Il n’y a donc pas à rajouter à la loi.

De surcroît, l’arrêté du 13 novembre 2016 fixant les modalités de dépistage des substances témoignant de l’usage de stupéfiants- dont la valeur est infra-législative- mentionne un seuil de détection de l’usage de produits stupéfiants et non un seuil d’incrimination.

La cour de cassation fait sien la raisonnement adopté par le ministère public dans son pourvoi.

Cette précision est importante : toute conduite sous l’emprise de produits stupéfiants est interdite et la preuve de la consommation de produits stupéfiants se rapporte selon certains moyens définis par la loi à l’article L 235-2 du Code de la route.

En effet, l’usage de produits stupéfiants est établi au moyen d’analyses sanguine ou salivaire qui révèlent la présence du produit classé comme stupéfiant ; aucune autre vérification telle la recherche et le dosage du TCH pouvant être contenu dans le CBD n’est prévue par la loi.

La cour de cassation se saisit de cette opportunité pour rappeler que l’autorisation de commercialisation du CBD est sans aucune incidence sur l’incrimination de conduite après usage de produits stupéfiants.


II. La commercialisation du CBD ne vaut pas autorisation de conduire après en avoir fait usage

La cour de cassation vient le rappeler « le tétrahydrocannabinol est une substance classée comme stupéfiants », peu importe son taux.

Le taux de THC ne modifie aucunement la nature du THC qui reste un produit classé comme stupéfiants.

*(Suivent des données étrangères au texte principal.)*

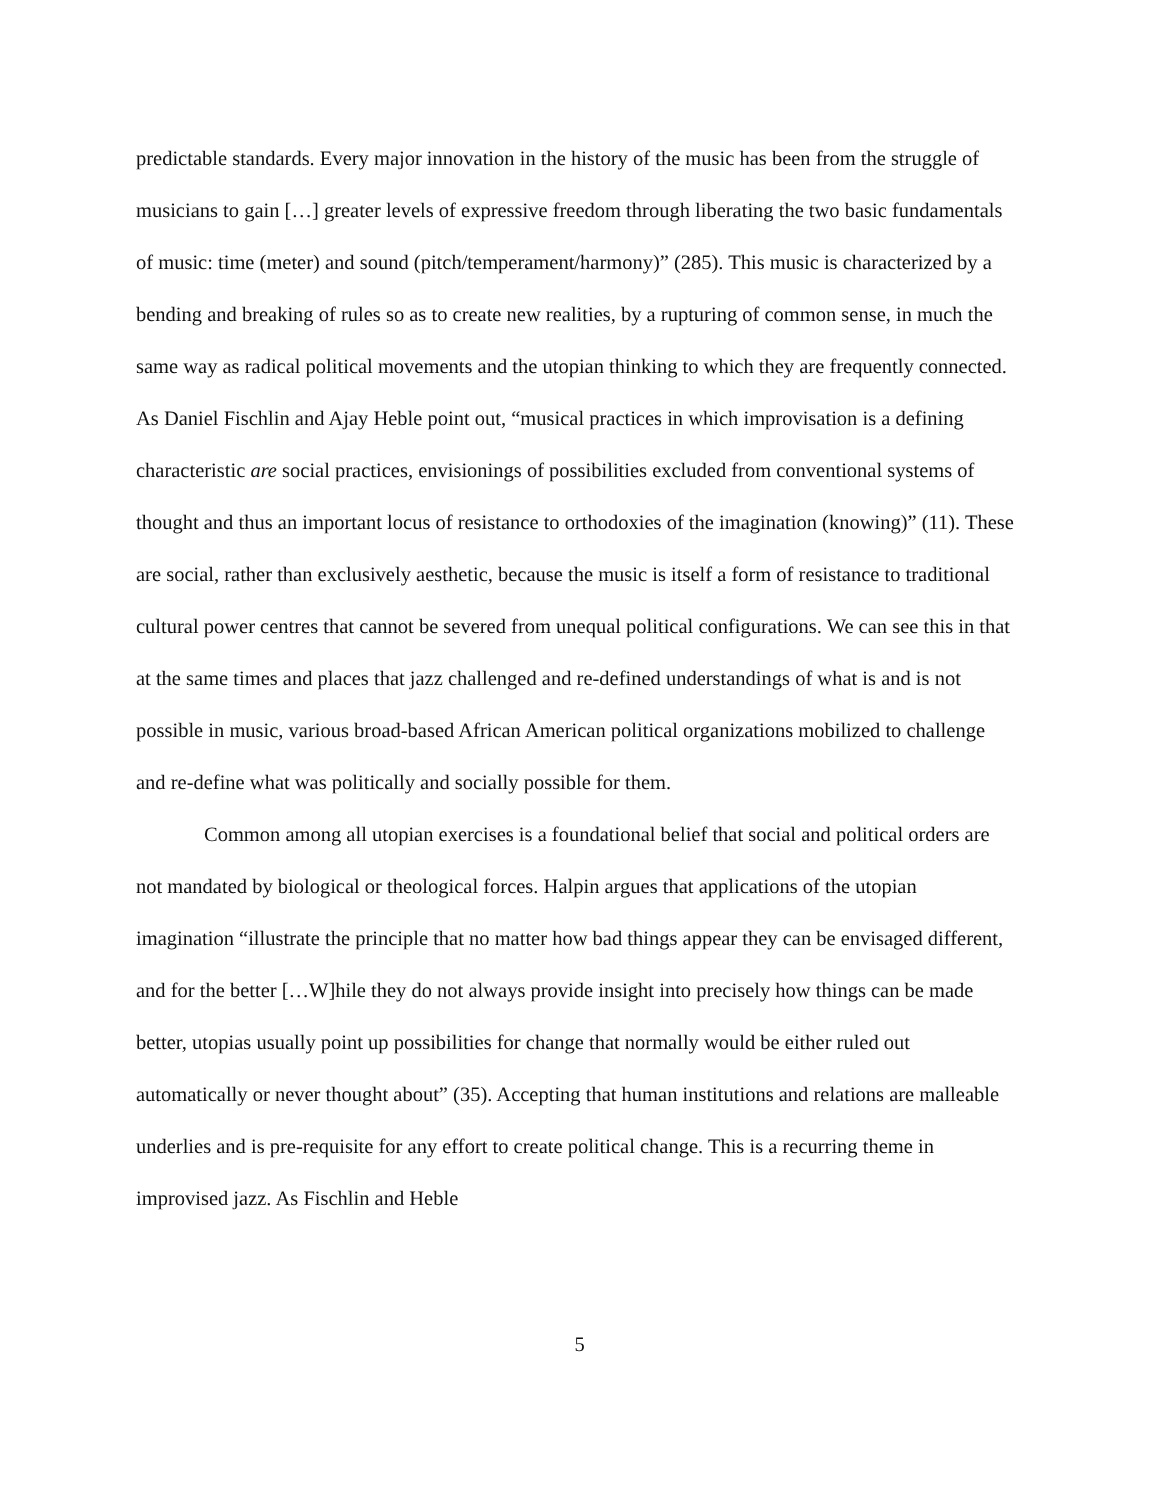predictable standards. Every major innovation in the history of the music has been from the struggle of musicians to gain […] greater levels of expressive freedom through liberating the two basic fundamentals of music: time (meter) and sound (pitch/temperament/harmony)” (285). This music is characterized by a bending and breaking of rules so as to create new realities, by a rupturing of common sense, in much the same way as radical political movements and the utopian thinking to which they are frequently connected. As Daniel Fischlin and Ajay Heble point out, “musical practices in which improvisation is a defining characteristic are social practices, envisionings of possibilities excluded from conventional systems of thought and thus an important locus of resistance to orthodoxies of the imagination (knowing)” (11). These are social, rather than exclusively aesthetic, because the music is itself a form of resistance to traditional cultural power centres that cannot be severed from unequal political configurations. We can see this in that at the same times and places that jazz challenged and re-defined understandings of what is and is not possible in music, various broad-based African American political organizations mobilized to challenge and re-define what was politically and socially possible for them.
Common among all utopian exercises is a foundational belief that social and political orders are not mandated by biological or theological forces. Halpin argues that applications of the utopian imagination “illustrate the principle that no matter how bad things appear they can be envisaged different, and for the better […W]hile they do not always provide insight into precisely how things can be made better, utopias usually point up possibilities for change that normally would be either ruled out automatically or never thought about” (35). Accepting that human institutions and relations are malleable underlies and is pre-requisite for any effort to create political change. This is a recurring theme in improvised jazz. As Fischlin and Heble
5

Le taux de THC va en revanche être pris en compte pour déterminer sa possible commercialisation.

Toutefois, l’autorisation de commercialiser certains dérivés du cannabis dont la teneur en THC est inférieure à 0,30% (le seuil a été relevé de 0,20 à 0,30%) n’entraîne pas autorisation de conduire après avoir consommé du CBD.

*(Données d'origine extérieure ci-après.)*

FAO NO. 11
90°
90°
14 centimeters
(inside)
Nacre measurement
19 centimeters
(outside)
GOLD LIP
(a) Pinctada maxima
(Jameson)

Cette autorisation de commercialisation est sans incidence sur l’incrimination de conduite après usage de produits stupéfiants, l’infraction étant constituée dès lors qu’il est établi que l’individu a conduit après avoir fait usage d’une substance classée comme stupéfiant, tel le THC, peu importe la dose absorbée, qu’elle soit de 0,10 % ou de 0,40 %.

Cette clarification de la chambre criminelle se comprend aisément, l’incrimination de conduite après avoir fait usage de produits stupéfiants ayant un but de protection de la société et des usagers de la route tandis que l’autorisation de commercialisation de certains dérivés du cannabis obéit à une logique commerciale.

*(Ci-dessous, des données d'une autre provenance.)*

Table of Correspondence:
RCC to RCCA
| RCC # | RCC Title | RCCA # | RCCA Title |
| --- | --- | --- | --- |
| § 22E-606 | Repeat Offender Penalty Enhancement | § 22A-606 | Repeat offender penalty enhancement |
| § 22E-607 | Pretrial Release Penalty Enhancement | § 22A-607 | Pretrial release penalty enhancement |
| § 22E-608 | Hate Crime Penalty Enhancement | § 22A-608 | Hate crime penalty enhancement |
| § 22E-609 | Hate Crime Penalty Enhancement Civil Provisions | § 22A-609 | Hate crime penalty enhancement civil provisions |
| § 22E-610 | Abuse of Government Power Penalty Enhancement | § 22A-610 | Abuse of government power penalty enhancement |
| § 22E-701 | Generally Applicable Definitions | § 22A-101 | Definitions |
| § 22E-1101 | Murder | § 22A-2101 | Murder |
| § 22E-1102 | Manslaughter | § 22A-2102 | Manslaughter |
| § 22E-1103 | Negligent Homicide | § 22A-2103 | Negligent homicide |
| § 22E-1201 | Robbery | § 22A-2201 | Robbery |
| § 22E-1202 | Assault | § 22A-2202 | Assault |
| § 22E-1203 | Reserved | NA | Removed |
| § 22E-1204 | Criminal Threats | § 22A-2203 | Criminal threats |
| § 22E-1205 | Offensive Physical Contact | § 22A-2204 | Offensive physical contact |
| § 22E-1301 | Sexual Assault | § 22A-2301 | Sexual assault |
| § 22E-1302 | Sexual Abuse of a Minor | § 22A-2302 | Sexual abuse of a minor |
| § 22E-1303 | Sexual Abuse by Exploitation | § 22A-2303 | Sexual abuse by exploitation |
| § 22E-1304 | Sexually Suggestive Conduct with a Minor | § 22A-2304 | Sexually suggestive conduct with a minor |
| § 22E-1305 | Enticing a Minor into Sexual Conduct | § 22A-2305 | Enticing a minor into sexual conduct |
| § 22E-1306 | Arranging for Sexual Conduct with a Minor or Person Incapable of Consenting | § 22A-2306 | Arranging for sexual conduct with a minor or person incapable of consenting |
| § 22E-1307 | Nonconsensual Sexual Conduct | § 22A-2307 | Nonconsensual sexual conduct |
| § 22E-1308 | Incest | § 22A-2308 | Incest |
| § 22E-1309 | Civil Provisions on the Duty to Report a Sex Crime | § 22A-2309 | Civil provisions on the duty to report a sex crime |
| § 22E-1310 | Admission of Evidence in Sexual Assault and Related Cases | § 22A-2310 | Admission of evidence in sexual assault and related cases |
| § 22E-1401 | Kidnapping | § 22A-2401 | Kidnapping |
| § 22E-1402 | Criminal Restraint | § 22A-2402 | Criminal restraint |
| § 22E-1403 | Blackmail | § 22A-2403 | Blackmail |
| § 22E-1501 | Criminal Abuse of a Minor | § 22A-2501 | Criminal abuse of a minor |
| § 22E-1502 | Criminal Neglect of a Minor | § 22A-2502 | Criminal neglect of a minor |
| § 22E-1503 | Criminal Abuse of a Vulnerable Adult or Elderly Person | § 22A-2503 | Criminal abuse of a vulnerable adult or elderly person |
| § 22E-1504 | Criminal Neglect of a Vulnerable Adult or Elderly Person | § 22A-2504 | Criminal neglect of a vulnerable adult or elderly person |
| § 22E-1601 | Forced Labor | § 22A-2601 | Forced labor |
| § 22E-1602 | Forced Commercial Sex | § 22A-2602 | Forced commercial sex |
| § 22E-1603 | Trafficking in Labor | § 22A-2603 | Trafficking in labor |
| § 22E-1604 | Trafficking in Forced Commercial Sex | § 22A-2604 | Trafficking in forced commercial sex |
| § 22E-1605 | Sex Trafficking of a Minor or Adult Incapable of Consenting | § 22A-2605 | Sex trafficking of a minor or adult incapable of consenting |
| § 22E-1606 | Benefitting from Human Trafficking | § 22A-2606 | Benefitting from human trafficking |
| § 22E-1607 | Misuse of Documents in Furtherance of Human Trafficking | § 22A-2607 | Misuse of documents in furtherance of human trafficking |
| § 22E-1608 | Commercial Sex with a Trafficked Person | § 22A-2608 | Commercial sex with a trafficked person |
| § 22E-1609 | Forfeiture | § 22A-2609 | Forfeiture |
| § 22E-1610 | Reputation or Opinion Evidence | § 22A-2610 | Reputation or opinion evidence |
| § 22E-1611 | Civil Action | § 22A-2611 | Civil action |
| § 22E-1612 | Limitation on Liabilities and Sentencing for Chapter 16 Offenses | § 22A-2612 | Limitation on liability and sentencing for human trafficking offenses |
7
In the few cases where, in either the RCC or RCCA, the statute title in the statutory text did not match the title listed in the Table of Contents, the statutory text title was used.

De nombreux consommateurs de CBD auront consommé du CBD et conduit sans avoir conscience de commettre une infraction, l’achat de CBD étant légal et presque devenu commun, en témoignent les points de vente de plus en plus nombreux, des bureaux de tabac aux boutiques spécialisées.

Mais pour la justice « Nul n’est censé ignorer la loi ».

Il sera donc préférable de s’abstenir de conduire après avoir consommé du CBD, sous peine de se voir poursuivre pour conduite après usage de produits stupéfiants devant les tribunaux répressifs.